--- DATASET CONTENT Enclosed Below ---
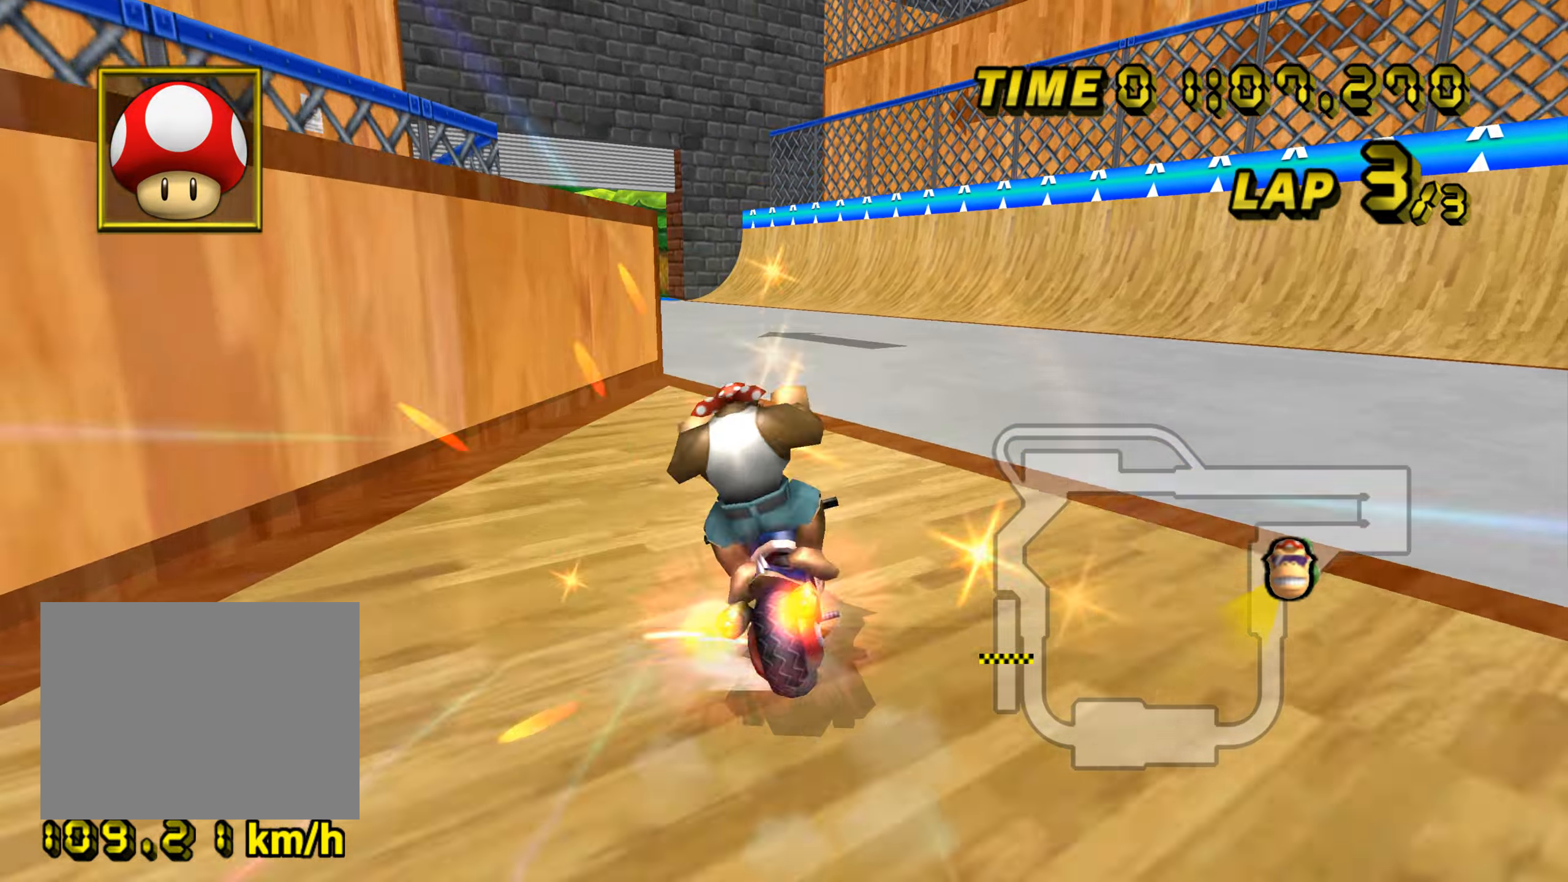
{"buttons": ["A"], "left_stick": "down-left", "events": [[150, "R1", "up"], [167, "left_stick", "down"], [266, "DPAD_UP", "down"], [283, "DPAD_UP", "up"], [383, "left_stick", "down-left"]]}
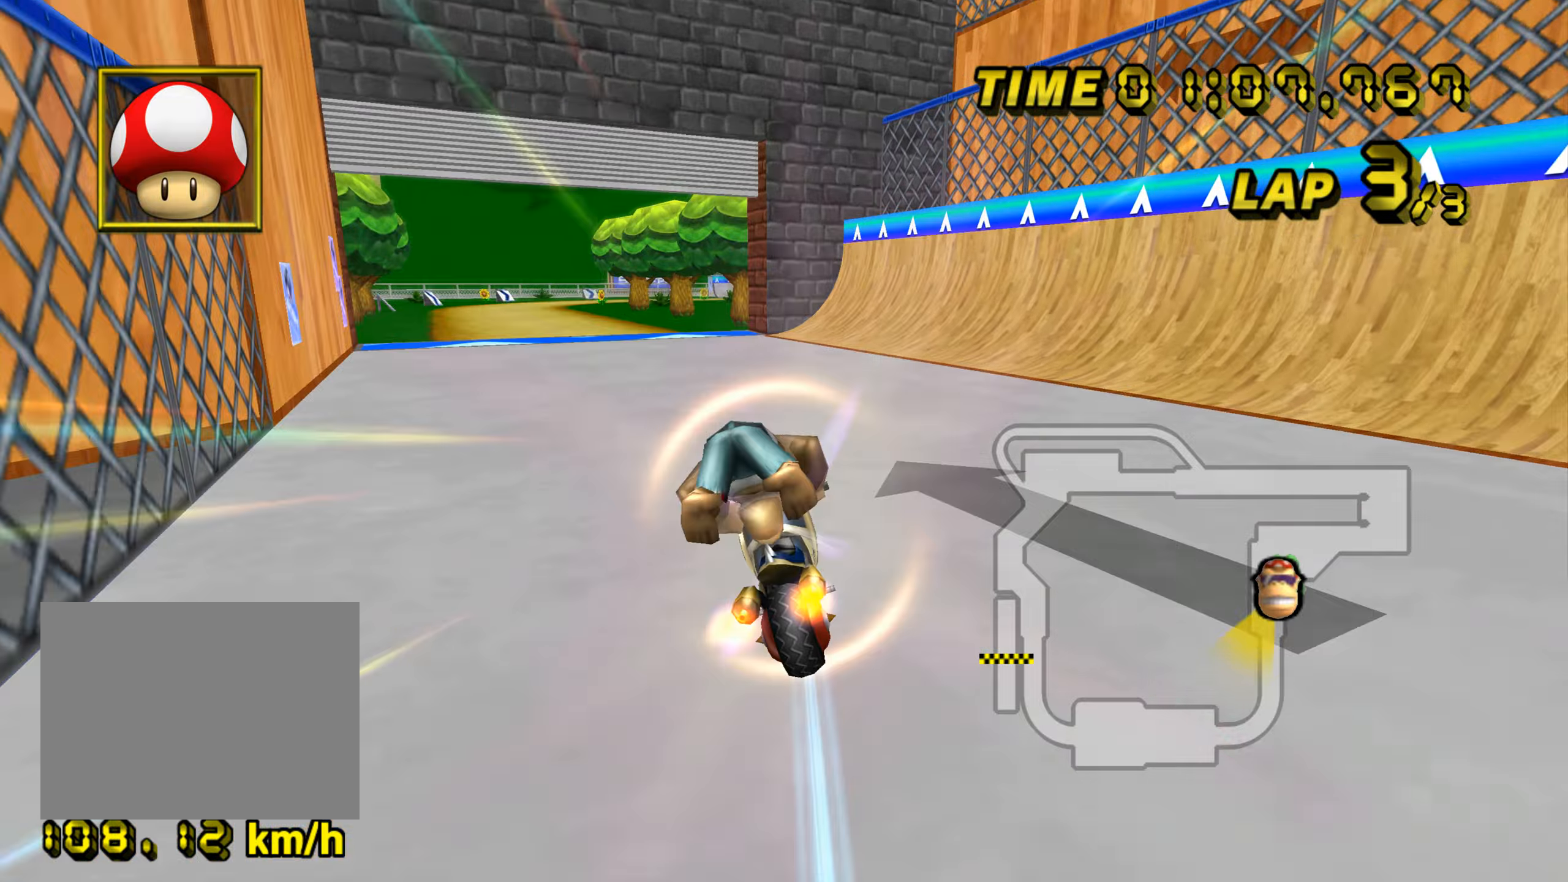
{"buttons": ["A"], "left_stick": "center", "events": [[450, "DPAD_UP", "down"], [467, "DPAD_UP", "up"], [484, "left_stick", "center"]]}
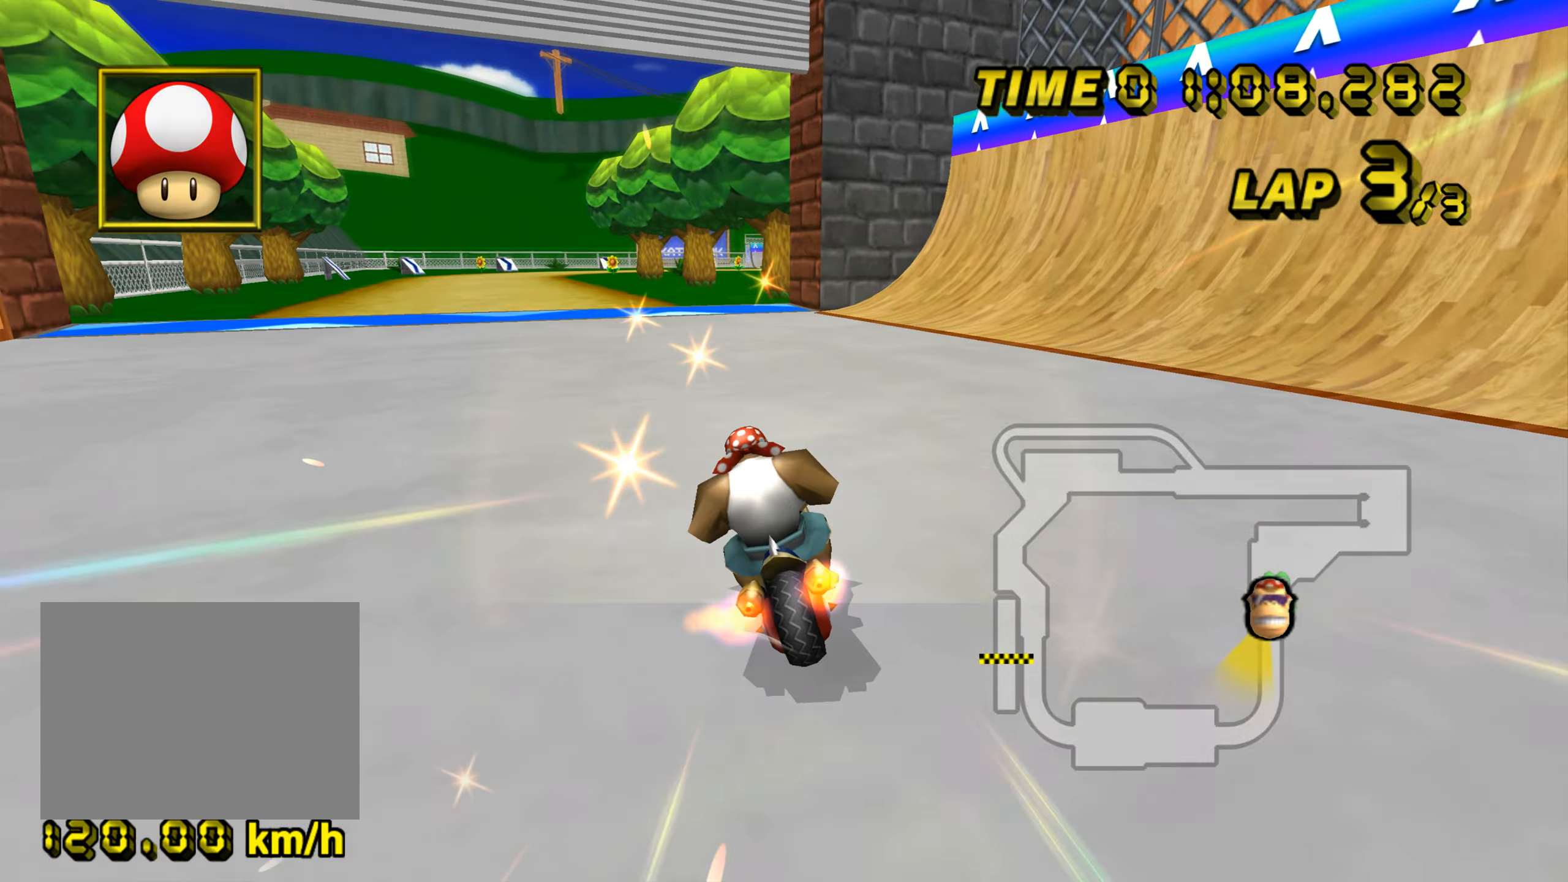
{"buttons": ["A"], "left_stick": "right", "events": [[267, "left_stick", "right"], [384, "R1", "down"], [384, "left_stick", "center"], [434, "left_stick", "right"], [484, "R1", "up"]]}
--- End of Enclosed DATASET CONTENT ---
> _EXERCISE AIM_
All lines above with the word "center" need to be reported.

> _SOLUTION_
{"buttons": ["A"], "left_stick": "center", "events": [[450, "DPAD_UP", "down"], [467, "DPAD_UP", "up"], [484, "left_stick", "center"]]}
{"buttons": ["A"], "left_stick": "right", "events": [[267, "left_stick", "right"], [384, "R1", "down"], [384, "left_stick", "center"], [434, "left_stick", "right"], [484, "R1", "up"]]}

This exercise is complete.